Work required: Reproduce the forum post word for word, starting at "# My First Book" and ending at "author from 1959....".

# My First Book Robert Heilen



## Montana Rancher (Mar 4, 2013)

I started reading Robert when I was about 14, "Have Spaceship Will Travel" and have been hooked ever since.

If you want to read a real prophet, try this author from 1959....

Anyway he wrote a book called starship troopers (not sure if the movie is based on his book) but here are a few quotes I like the most.

"Happiness consists in getting enough sleep. Just that, nothing more."

"There are no dangerous weapons; there are only dangerous men."

"Violence, naked force, has settled more issues in history than has any other factor."

"Liberty is never unalienable; it must be redeemed regularly with the blood of patriots or it always vanishes. Of all the so-called natural human rights that have ever been invented, liberty is least likely to be cheap and is never free of cost."

"Our behavior is different. How often have you seen a headline like this?--TWO DIE ATTEMPTING RESCUE OF DROWNING CHILD. If a man gets lost in the mountains, hundreds will search and often two or three searchers are killed. But the next time somebody gets lost just as many volunteers turn out.
Poor arithmetic, but very human. It runs through all our folklore, all human religions, all our literature--a racial conviction that when one human needs rescue, others should not count the price."

Stored dataset items:
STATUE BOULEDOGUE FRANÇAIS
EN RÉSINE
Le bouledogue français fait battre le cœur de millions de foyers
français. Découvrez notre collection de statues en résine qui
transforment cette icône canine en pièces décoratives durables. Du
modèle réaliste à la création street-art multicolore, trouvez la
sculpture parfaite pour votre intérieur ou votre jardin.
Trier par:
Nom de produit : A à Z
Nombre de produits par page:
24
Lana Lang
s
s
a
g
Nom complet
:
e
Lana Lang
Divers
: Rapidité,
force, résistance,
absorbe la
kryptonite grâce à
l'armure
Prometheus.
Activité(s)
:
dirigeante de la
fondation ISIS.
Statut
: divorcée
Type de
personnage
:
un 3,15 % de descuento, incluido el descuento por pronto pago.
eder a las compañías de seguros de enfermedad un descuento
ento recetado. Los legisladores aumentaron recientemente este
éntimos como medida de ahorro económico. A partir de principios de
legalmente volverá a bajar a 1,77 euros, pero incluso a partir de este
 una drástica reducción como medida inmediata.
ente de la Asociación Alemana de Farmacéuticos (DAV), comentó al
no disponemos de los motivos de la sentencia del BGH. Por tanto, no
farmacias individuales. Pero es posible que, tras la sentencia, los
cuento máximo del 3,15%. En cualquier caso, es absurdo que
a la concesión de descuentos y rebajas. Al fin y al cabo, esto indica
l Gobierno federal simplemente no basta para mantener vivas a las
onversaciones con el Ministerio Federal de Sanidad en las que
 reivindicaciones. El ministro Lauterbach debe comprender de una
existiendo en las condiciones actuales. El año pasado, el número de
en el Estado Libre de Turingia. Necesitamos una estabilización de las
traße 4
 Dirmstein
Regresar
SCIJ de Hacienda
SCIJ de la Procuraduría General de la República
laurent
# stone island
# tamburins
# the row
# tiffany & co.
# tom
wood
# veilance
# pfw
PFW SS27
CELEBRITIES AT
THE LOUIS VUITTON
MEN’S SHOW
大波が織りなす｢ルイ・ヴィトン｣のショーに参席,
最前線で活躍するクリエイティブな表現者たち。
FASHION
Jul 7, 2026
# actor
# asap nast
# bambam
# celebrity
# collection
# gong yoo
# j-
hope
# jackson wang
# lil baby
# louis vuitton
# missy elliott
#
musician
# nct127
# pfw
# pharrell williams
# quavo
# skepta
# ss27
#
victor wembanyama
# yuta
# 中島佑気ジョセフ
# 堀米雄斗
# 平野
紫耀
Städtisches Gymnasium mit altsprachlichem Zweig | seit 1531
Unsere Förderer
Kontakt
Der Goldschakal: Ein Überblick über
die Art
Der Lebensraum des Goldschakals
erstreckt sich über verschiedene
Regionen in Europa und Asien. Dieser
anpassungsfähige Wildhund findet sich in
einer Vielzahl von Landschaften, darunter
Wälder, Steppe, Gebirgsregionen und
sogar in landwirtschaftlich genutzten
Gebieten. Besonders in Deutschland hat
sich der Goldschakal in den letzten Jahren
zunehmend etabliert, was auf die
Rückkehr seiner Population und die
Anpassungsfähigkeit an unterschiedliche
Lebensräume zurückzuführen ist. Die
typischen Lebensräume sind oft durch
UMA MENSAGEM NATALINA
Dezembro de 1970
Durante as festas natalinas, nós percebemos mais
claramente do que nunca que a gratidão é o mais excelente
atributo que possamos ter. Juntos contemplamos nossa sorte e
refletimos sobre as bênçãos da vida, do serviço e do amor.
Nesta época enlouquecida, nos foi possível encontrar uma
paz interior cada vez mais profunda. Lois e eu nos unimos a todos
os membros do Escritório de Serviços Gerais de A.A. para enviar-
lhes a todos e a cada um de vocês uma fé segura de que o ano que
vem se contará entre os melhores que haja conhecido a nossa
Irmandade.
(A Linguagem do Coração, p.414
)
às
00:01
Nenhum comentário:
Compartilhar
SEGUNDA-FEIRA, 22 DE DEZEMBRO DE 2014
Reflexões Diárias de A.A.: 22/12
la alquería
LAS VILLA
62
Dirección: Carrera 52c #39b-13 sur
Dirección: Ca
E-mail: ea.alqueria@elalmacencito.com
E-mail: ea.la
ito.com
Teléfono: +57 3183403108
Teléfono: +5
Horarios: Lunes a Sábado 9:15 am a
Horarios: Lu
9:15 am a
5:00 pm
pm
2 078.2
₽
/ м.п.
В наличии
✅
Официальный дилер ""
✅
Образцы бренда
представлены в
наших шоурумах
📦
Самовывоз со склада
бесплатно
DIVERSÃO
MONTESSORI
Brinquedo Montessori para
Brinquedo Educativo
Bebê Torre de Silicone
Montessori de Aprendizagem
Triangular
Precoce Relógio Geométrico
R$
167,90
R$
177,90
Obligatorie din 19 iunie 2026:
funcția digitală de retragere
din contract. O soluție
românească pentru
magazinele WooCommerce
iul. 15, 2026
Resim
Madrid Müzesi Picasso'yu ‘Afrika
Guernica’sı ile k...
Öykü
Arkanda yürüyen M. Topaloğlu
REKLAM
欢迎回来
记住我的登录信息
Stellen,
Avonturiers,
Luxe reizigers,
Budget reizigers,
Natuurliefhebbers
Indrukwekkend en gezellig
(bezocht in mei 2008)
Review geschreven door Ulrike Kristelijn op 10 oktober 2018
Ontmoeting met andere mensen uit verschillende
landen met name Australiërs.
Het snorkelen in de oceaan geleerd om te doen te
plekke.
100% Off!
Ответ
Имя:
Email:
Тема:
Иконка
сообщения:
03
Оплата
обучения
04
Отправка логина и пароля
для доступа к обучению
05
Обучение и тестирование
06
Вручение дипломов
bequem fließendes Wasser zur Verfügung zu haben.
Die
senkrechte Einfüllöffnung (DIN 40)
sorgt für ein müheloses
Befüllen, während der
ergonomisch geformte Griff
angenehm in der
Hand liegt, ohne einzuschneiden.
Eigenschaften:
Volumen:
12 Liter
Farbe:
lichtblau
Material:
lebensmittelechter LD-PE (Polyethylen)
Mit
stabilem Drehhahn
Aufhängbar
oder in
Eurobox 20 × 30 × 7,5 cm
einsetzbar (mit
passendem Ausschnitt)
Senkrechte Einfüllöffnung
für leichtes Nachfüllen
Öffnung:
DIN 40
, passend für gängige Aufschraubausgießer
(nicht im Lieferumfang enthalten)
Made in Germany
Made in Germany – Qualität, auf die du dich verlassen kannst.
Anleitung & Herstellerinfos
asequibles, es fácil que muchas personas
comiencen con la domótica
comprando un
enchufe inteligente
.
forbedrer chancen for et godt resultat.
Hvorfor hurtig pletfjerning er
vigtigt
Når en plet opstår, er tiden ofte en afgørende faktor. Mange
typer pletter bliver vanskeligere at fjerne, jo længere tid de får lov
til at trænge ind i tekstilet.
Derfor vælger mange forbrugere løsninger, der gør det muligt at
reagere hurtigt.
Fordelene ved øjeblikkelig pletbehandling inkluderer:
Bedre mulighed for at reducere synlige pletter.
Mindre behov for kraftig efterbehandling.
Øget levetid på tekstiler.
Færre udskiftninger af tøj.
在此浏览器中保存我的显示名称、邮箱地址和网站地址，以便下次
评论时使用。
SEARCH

Written response:
# My First Book Robert Heilen



## Montana Rancher (Mar 4, 2013)

I started reading Robert when I was about 14, "Have Spaceship Will Travel" and have been hooked ever since.

If you want to read a real prophet, try this author from 1959....